- Texte à lire -

▬▬▬▬▬▬▬▬▬▬

03 octobre 2007

Comment nous sommes devenus américains avec le plan Marshall

L'état de l'Europe en 1945 est désespérant. De nombreuses villes ne sont plus que ruine, la plupart des infrastructures sont détruites, la nourriture est rationnée et la famine menace. Le remède doit être massif et global. L'Europe va alors bénéficier de la conjonction de nom­breux facteurs. Tout d'abord, l'administra­tion américaine compte encore des adep­tes de la politique de relance keynésienne qui a fait ses preuves lors du New Deal en 1933. Ils ont l'oreille des démocrates. Ensuite, l'économie du pays, qui a beau­coup contribué à l'effort de guerre, risque de se retrouver en surproduction, faute de clients européens solvables. Le patronat américain est favorable à des mesures for­tes. Enfin, dopé par la pauvreté, le Parti communiste séduit un électeur sur quatre en France comme en Italie. Redresser l'Europe permet de juguler l'avancée du communisme, en ce début de guerre froi­de. Cet argument convaincra les républi­cains de soutenir, paradoxalement, un engagement massif de l'Etat.

Le programme de redressement de l'Europe, « European Recovery Program », concocté par les Américains, sera baptisé par la suite plan Marshall, après le discours du secrétaire d'Etat tenu à Har­vard il y a tout juste soixante ans. Il repose sur trois objectifs clairs : endiguer l'expan­sion du communisme en finançant le redressement de l'Europe, lutter contre le nationalisme en favorisant le dialogue intra-européen, éviter la crise économi­que en créant des débouchés aux produits américains. Son application est en revan­che extrêmement souple. C'est là que rési­de très certainement la clé de son succès.

▬▬▬▬▬▬▬▬▬▬

- Données fournies -
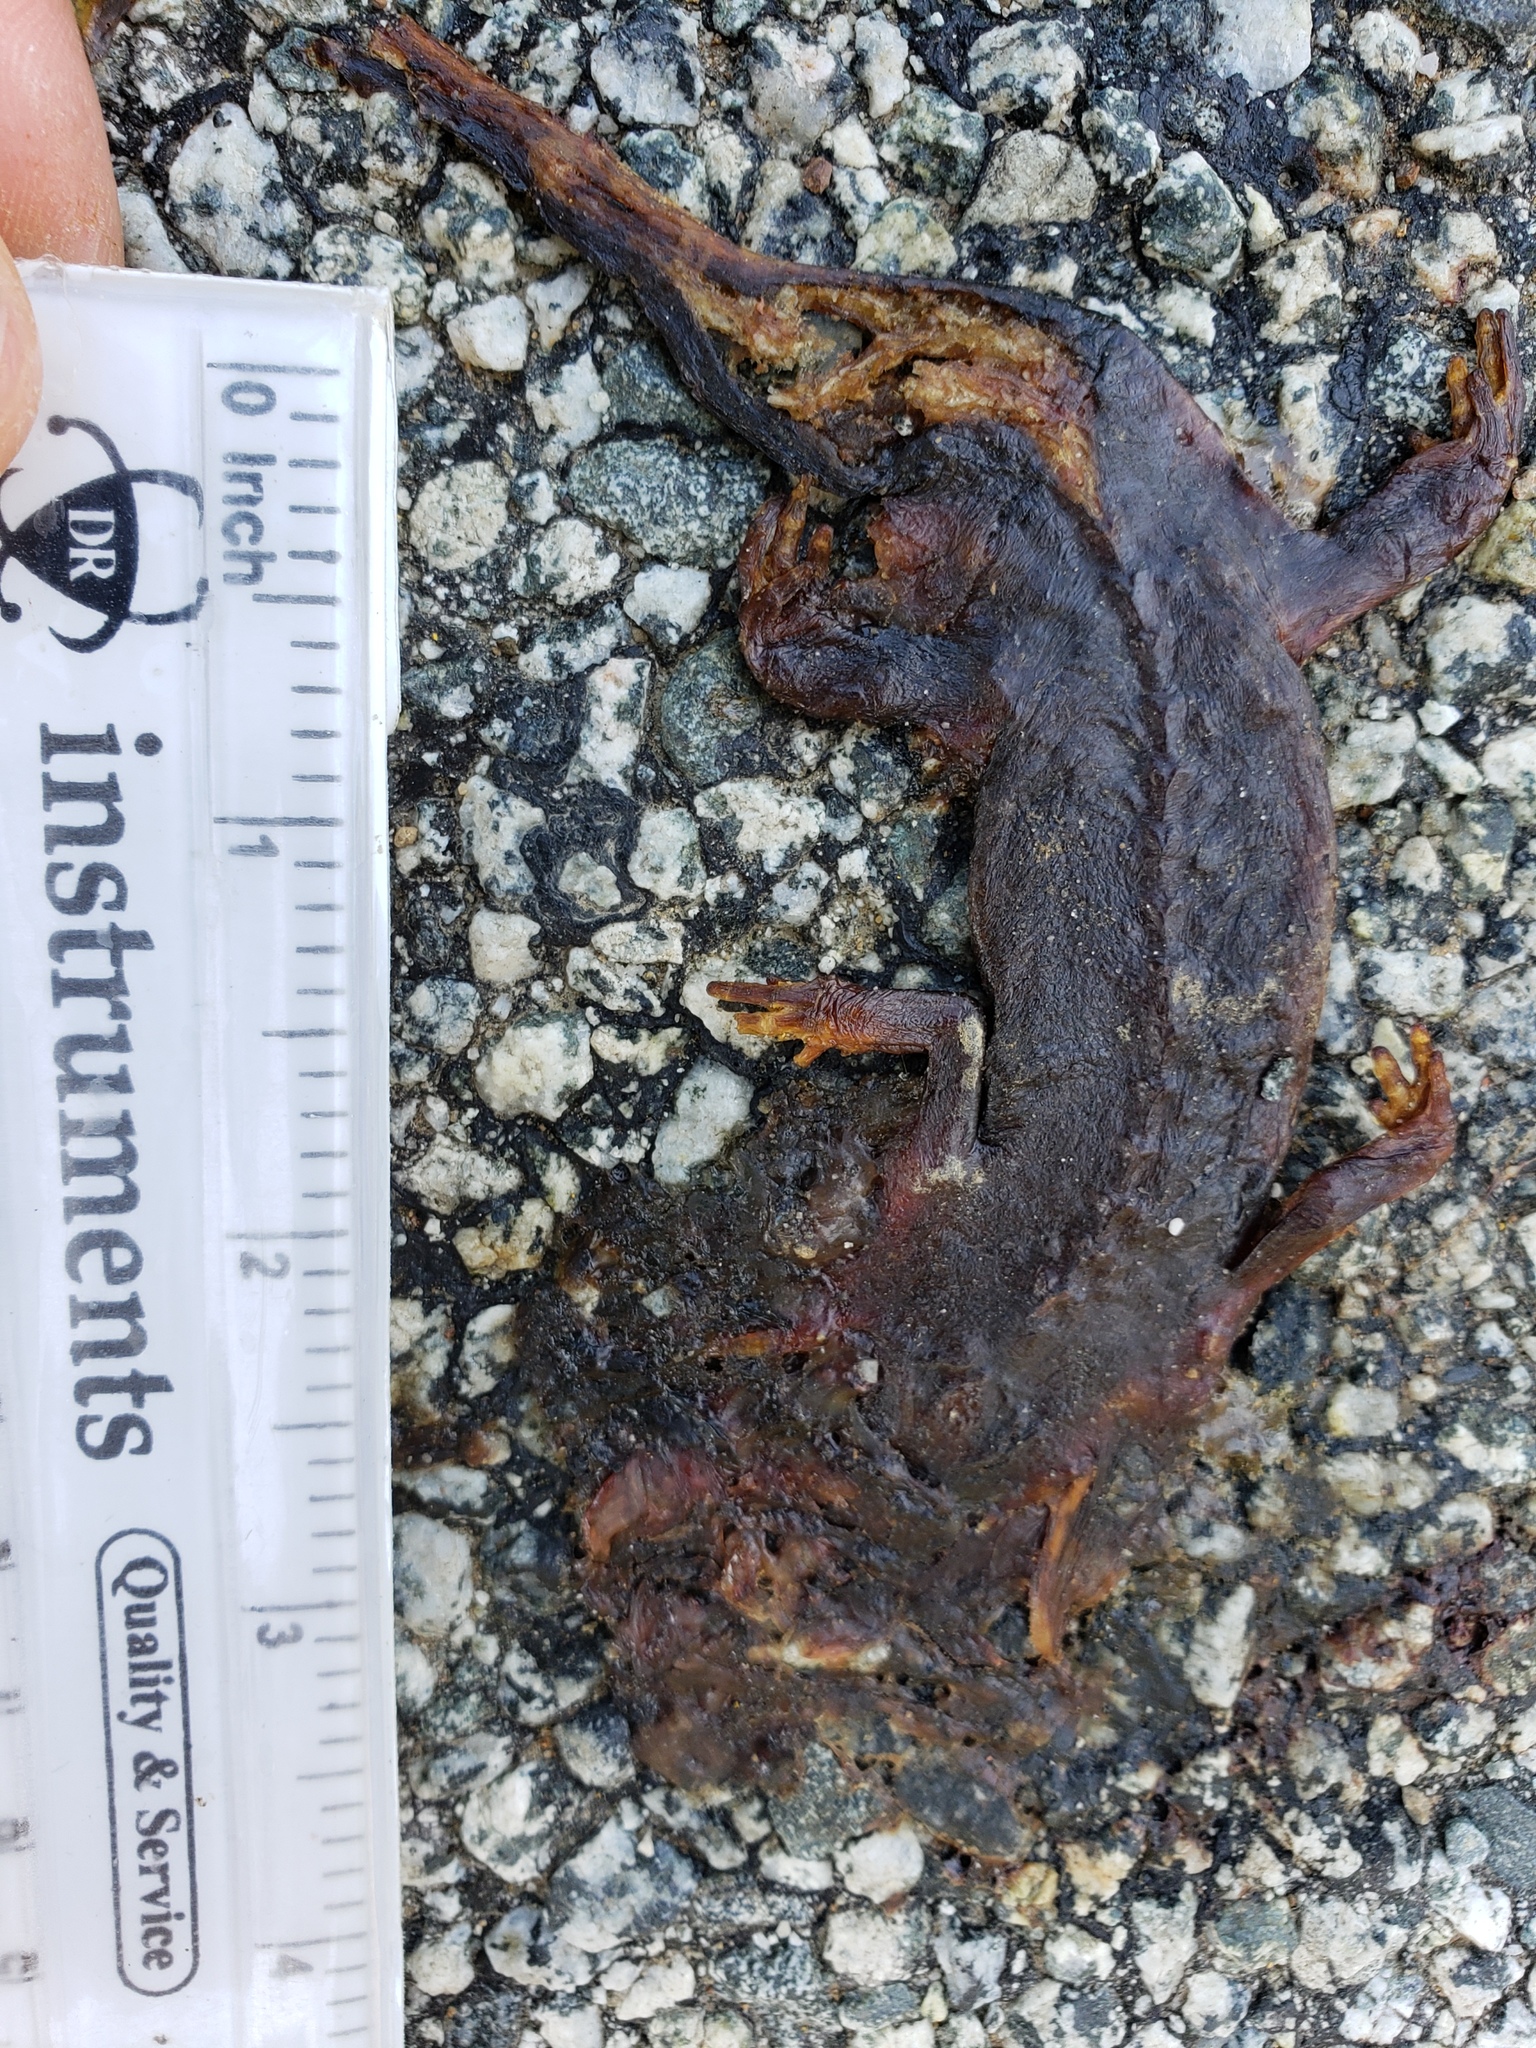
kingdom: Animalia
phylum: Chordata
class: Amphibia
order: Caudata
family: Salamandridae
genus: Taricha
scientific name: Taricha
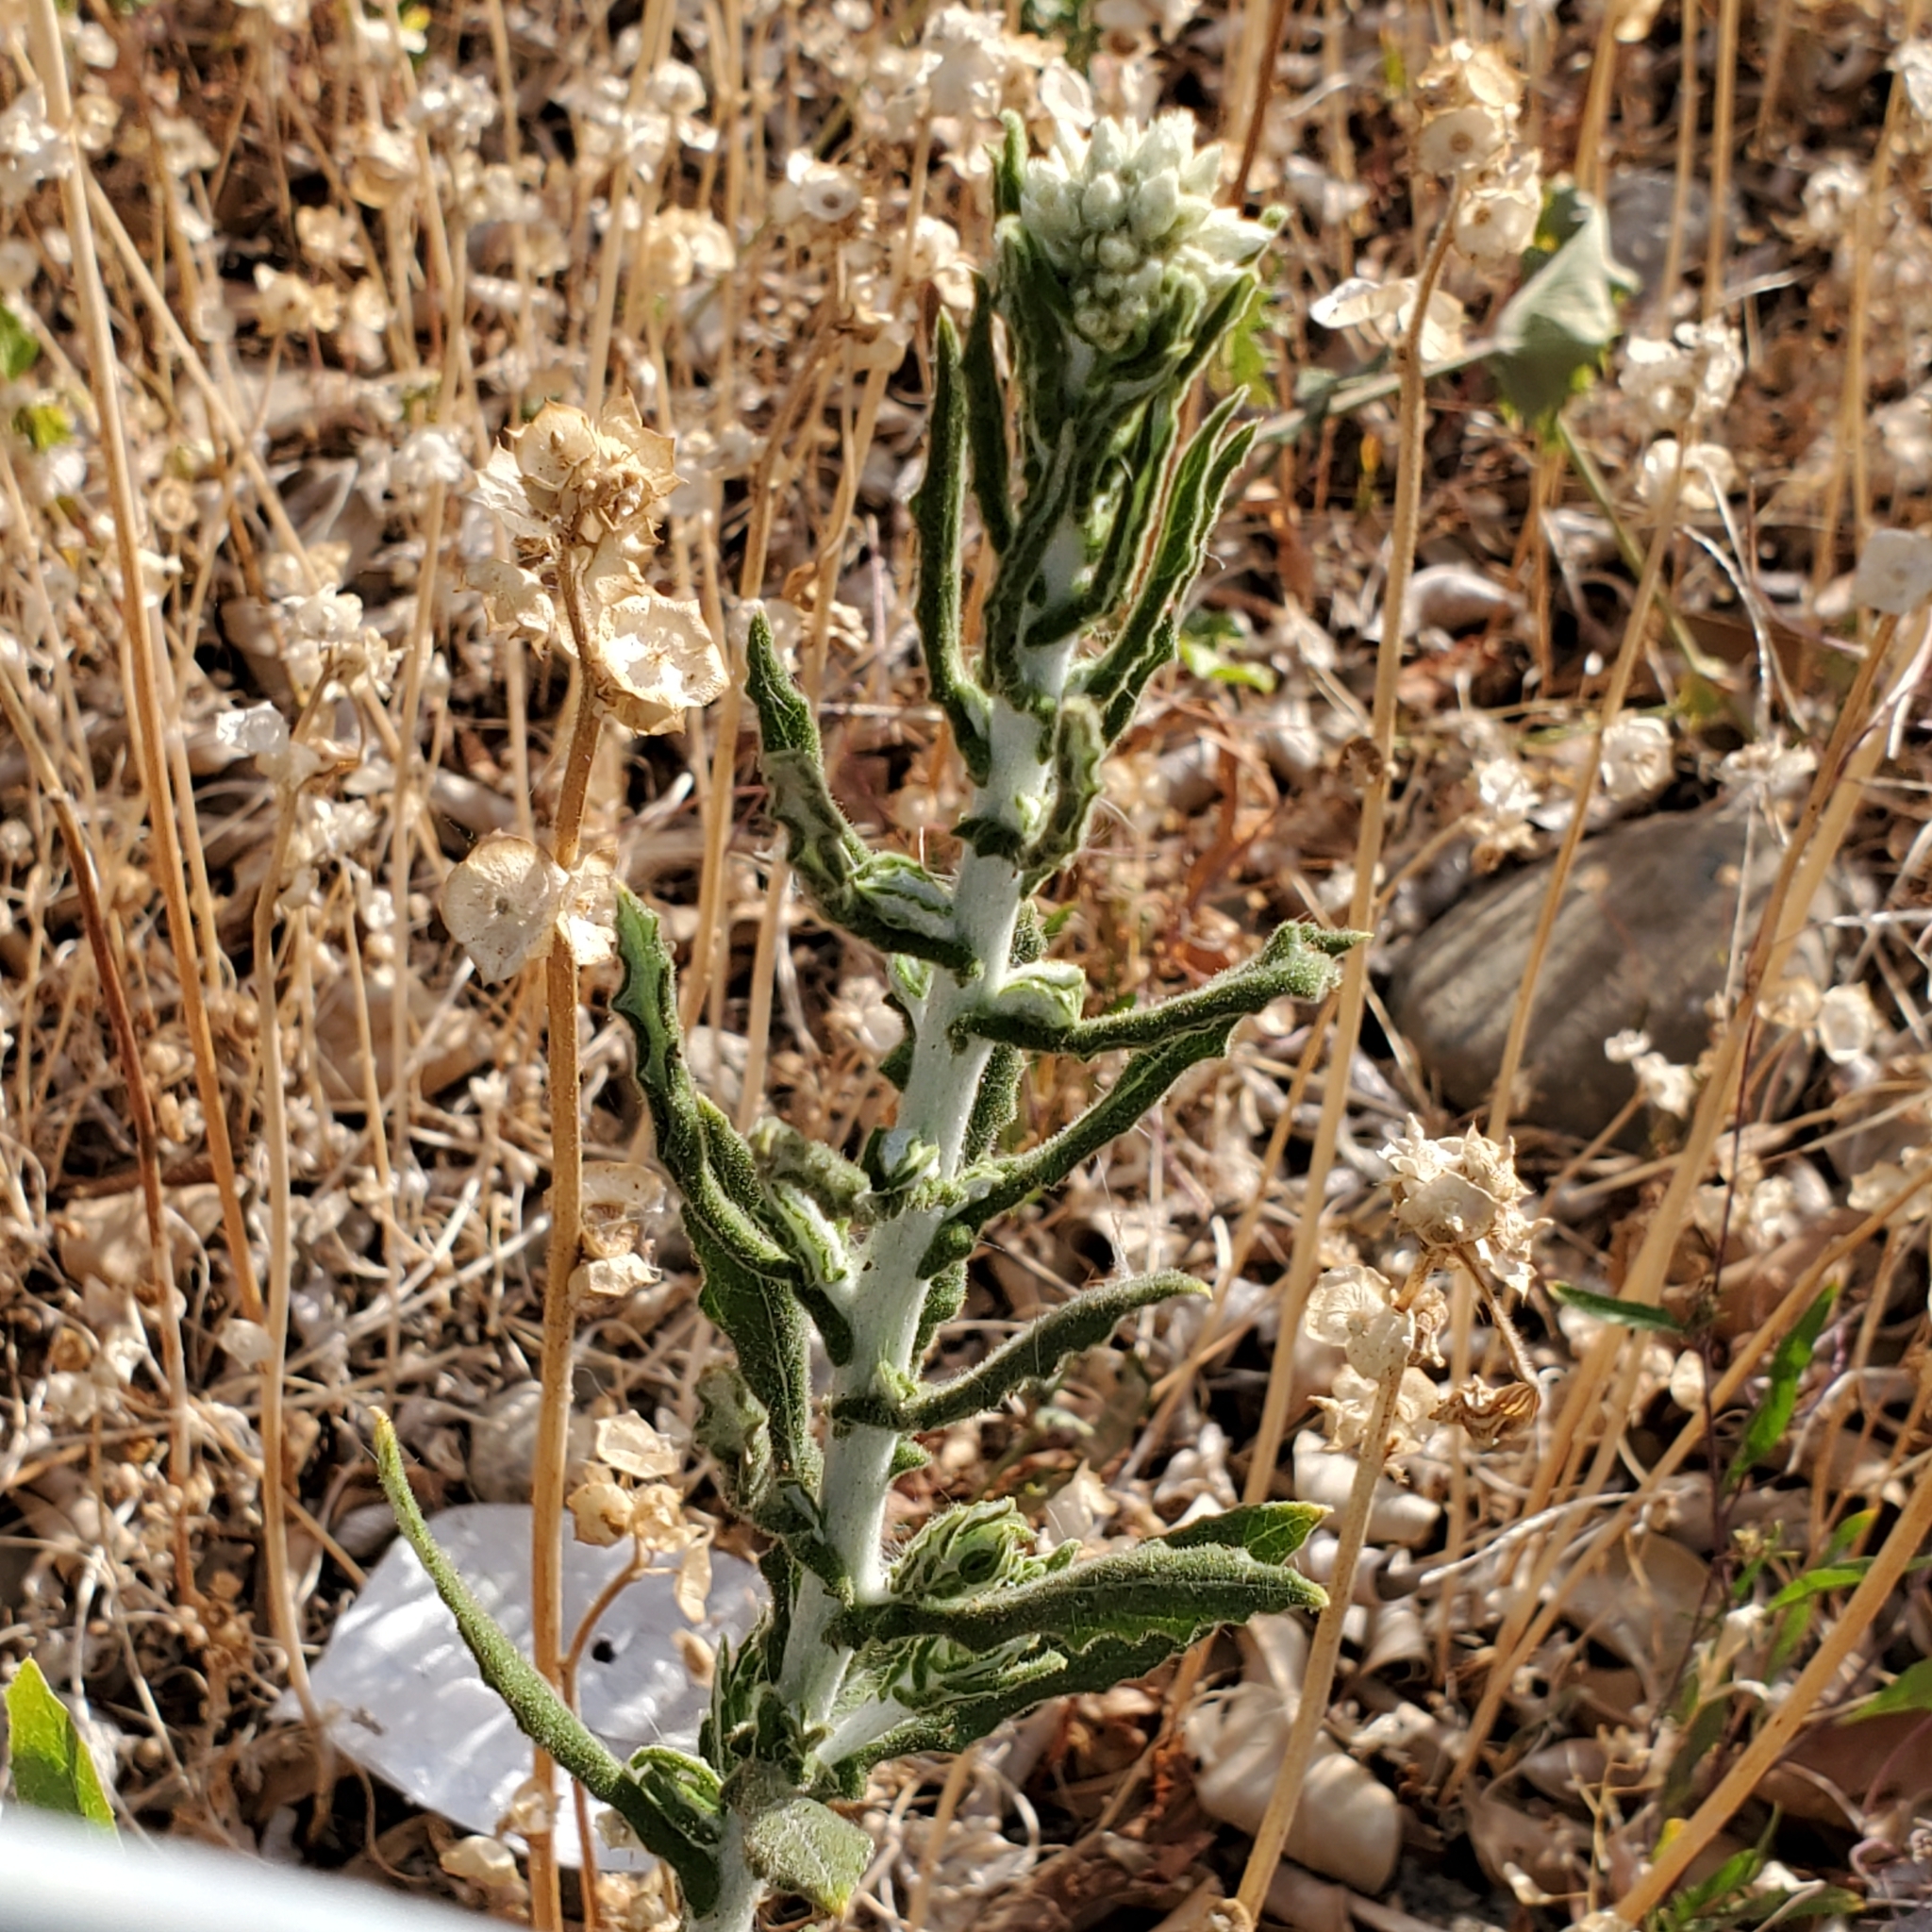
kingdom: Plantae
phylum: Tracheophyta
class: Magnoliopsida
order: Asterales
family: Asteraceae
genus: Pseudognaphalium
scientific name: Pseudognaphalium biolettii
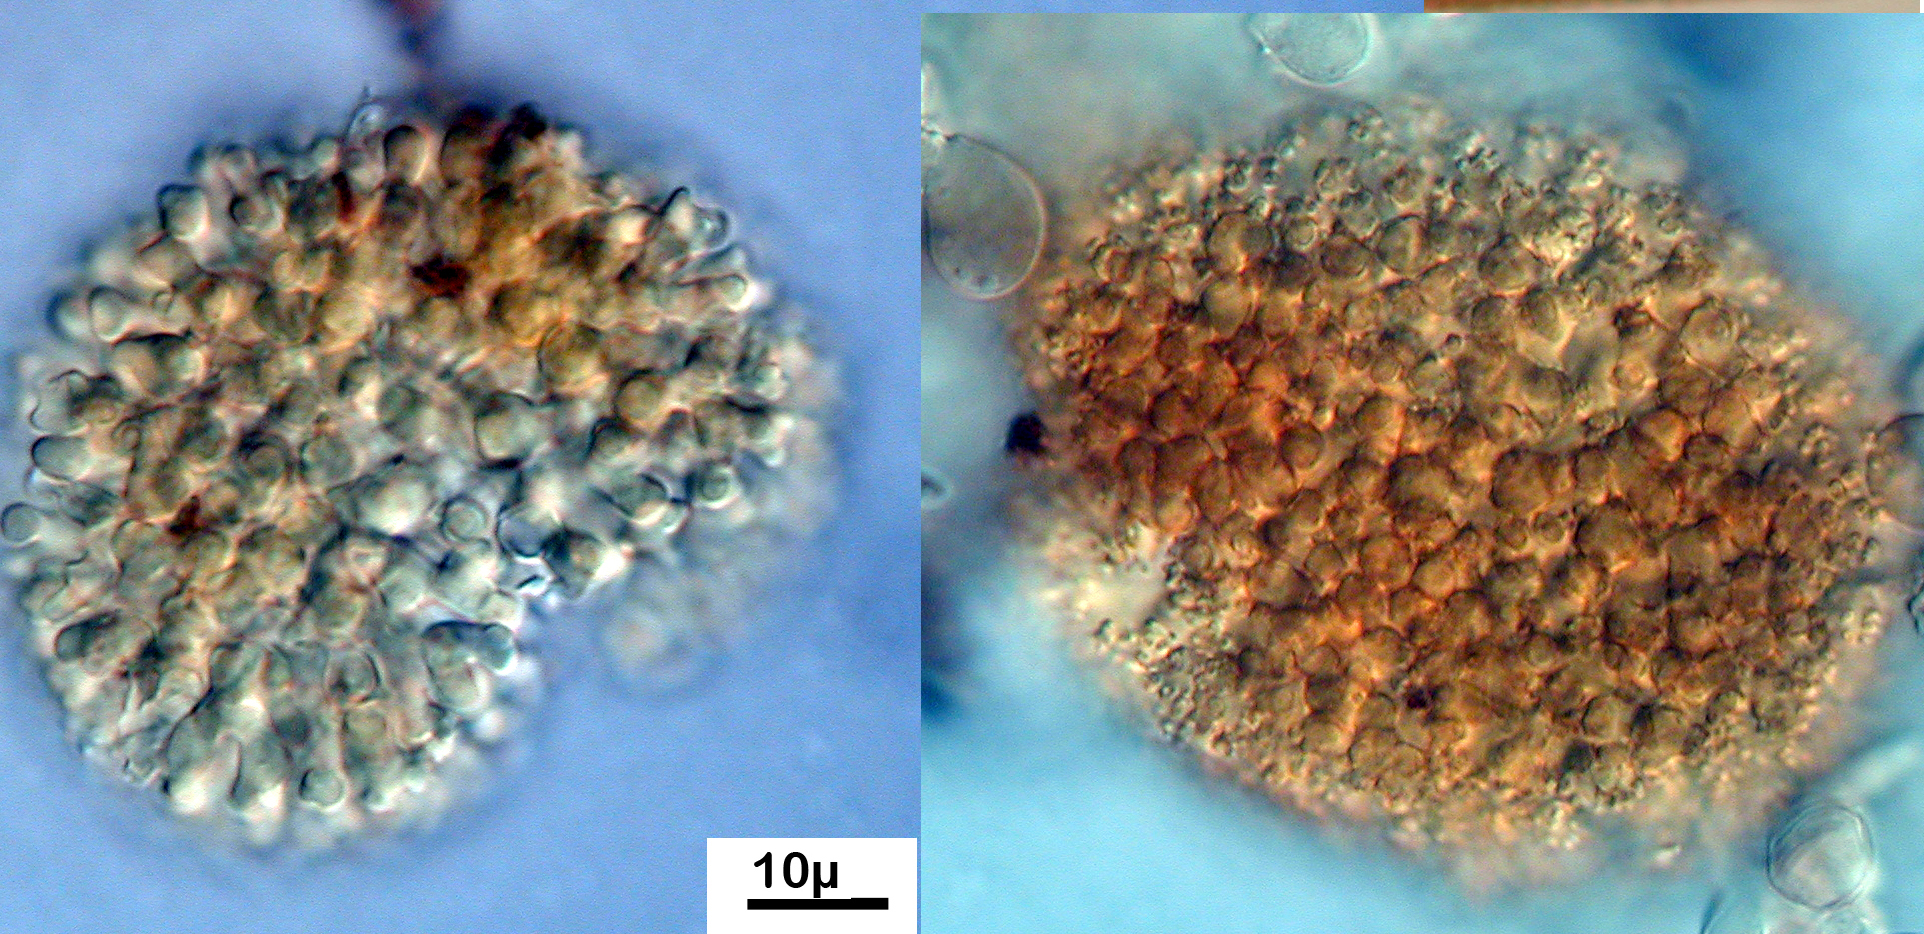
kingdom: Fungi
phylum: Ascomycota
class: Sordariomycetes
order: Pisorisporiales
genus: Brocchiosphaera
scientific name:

▬▬▬▬▬▬▬▬▬▬

Reproduisez mot pour mot, s'il vous plaît, le passage du texte sur le plan Marshall qui va de « Le programme de » à « de son succès. ». La liste est un document distinct du texte sur le plan Marshall.

Le programme de redressement de l'Europe, « European Recovery Program », concocté par les Américains, sera baptisé par la suite plan Marshall, après le discours du secrétaire d'Etat tenu à Har­vard il y a tout juste soixante ans. Il repose sur trois objectifs clairs : endiguer l'expan­sion du communisme en finançant le redressement de l'Europe, lutter contre le nationalisme en favorisant le dialogue intra-européen, éviter la crise économi­que en créant des débouchés aux produits américains. Son application est en revan­che extrêmement souple. C'est là que rési­de très certainement la clé de son succès.